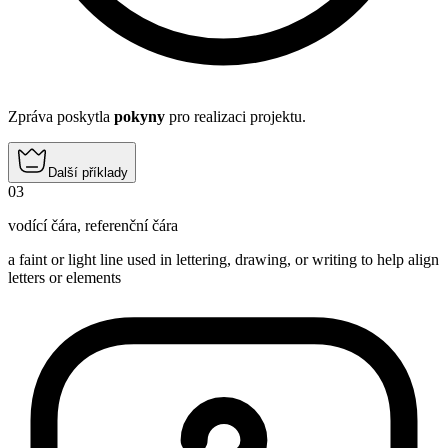
Zpráva poskytla
pokyny
pro realizaci projektu.
Další příklady
03
vodící čára
,
referenční čára
a faint or light line used in lettering, drawing, or writing to help align
letters or elements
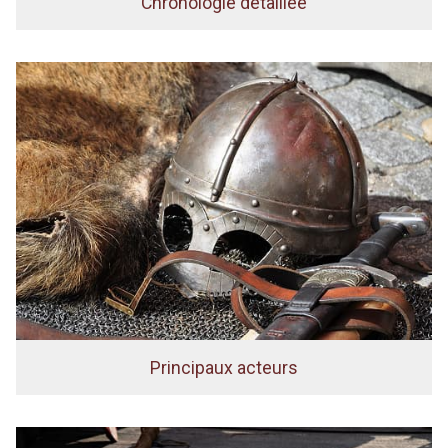
Chronologie détaillée
Principaux acteurs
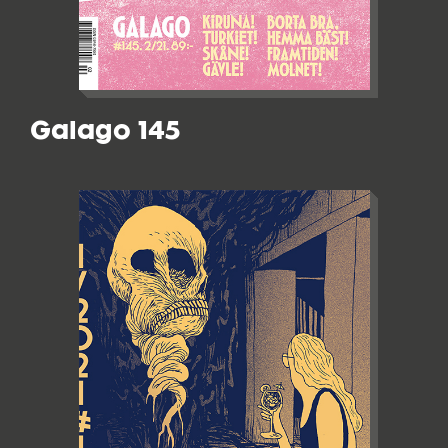
Galago 145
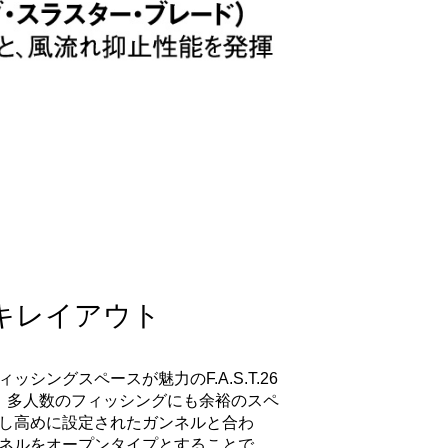
キレイアウト
ングスペースが魅力のF.A.S.T.26
、多人数のフィッシングにも余裕のスペ
し高めに設定されたガンネルと合わ
ネルをオープンタイプとすることで、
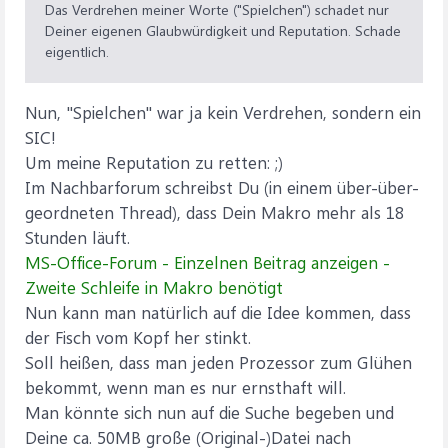
Das Verdrehen meiner Worte ("Spielchen") schadet nur
Deiner eigenen Glaubwürdigkeit und Reputation. Schade
eigentlich.
Nun, "Spielchen" war ja kein Verdrehen, sondern ein
SIC!
Um meine Reputation zu retten: ;)
Im Nachbarforum schreibst Du (in einem über-über-
geordneten Thread), dass Dein Makro mehr als 18
Stunden läuft.
MS-Office-Forum - Einzelnen Beitrag anzeigen -
Zweite Schleife in Makro benötigt
Nun kann man natürlich auf die Idee kommen, dass
der Fisch vom Kopf her stinkt.
Soll heißen, dass man jeden Prozessor zum Glühen
bekommt, wenn man es nur ernsthaft will.
Man könnte sich nun auf die Suche begeben und
Deine ca. 50MB große (Original-)Datei nach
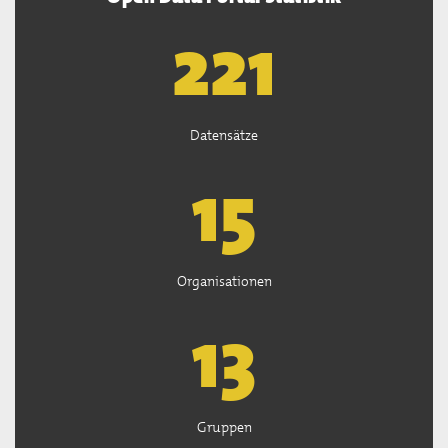
222
Datensätze
15
Organisationen
13
Gruppen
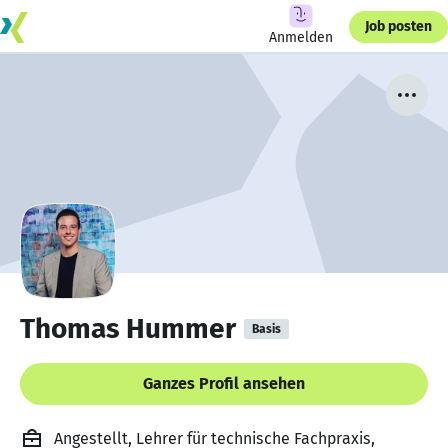
Job posten
Anmelden
Thomas Hummer
Basis
Ganzes Profil ansehen
Angestellt, Lehrer für technische Fachpraxis,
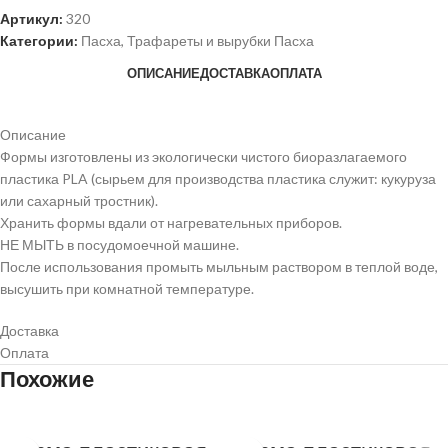
Артикул:
320
Категории:
Пасха
,
Трафареты и вырубки Пасха
ОПИСАНИЕ
ДОСТАВКА
ОПЛАТА
Описание
Формы изготовлены из экологически чистого биоразлагаемого
пластика PLA (сырьем для производства пластика служит: кукуруза
или сахарный тростник).
Хранить формы вдали от нагревательных приборов.
НЕ МЫТЬ в посудомоечной машине.
После использования промыть мыльным раствором в теплой воде,
высушить при комнатной температуре.
Доставка
Оплата
Похожие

■ REQUEST: Please reproduce all the text in the listing above, line for line and unchanged, leaving out the pictures.

■ ANSWER FOR THE TASK:
Zpráva poskytla
pokyny
pro realizaci projektu.
Další příklady
03
vodící čára
,
referenční čára
a faint or light line used in lettering, drawing, or writing to help align
letters or elements
Chronologie détaillée
Principaux acteurs
Galago 145
キレイアウト
ングスペースが魅力のF.A.S.T.26
、多人数のフィッシングにも余裕のスペ
し高めに設定されたガンネルと合わ
ネルをオープンタイプとすることで、
Das Verdrehen meiner Worte ("Spielchen") schadet nur
Deiner eigenen Glaubwürdigkeit und Reputation. Schade
eigentlich.
Nun, "Spielchen" war ja kein Verdrehen, sondern ein
SIC!
Um meine Reputation zu retten: ;)
Im Nachbarforum schreibst Du (in einem über-über-
geordneten Thread), dass Dein Makro mehr als 18
Stunden läuft.
MS-Office-Forum - Einzelnen Beitrag anzeigen -
Zweite Schleife in Makro benötigt
Nun kann man natürlich auf die Idee kommen, dass
der Fisch vom Kopf her stinkt.
Soll heißen, dass man jeden Prozessor zum Glühen
bekommt, wenn man es nur ernsthaft will.
Man könnte sich nun auf die Suche begeben und
Deine ca. 50MB große (Original-)Datei nach
222
Datensätze
15
Organisationen
13
Gruppen
Job posten
Anmelden
Thomas Hummer
Basis
Ganzes Profil ansehen
Angestellt, Lehrer für technische Fachpraxis,
Артикул:
320
Категории:
Пасха
,
Трафареты и вырубки Пасха
ОПИСАНИЕ
ДОСТАВКА
ОПЛАТА
Описание
Формы изготовлены из экологически чистого биоразлагаемого
пластика PLA (сырьем для производства пластика служит: кукуруза
или сахарный тростник).
Хранить формы вдали от нагревательных приборов.
НЕ МЫТЬ в посудомоечной машине.
После использования промыть мыльным раствором в теплой воде,
высушить при комнатной температуре.
Доставка
Оплата
Похожие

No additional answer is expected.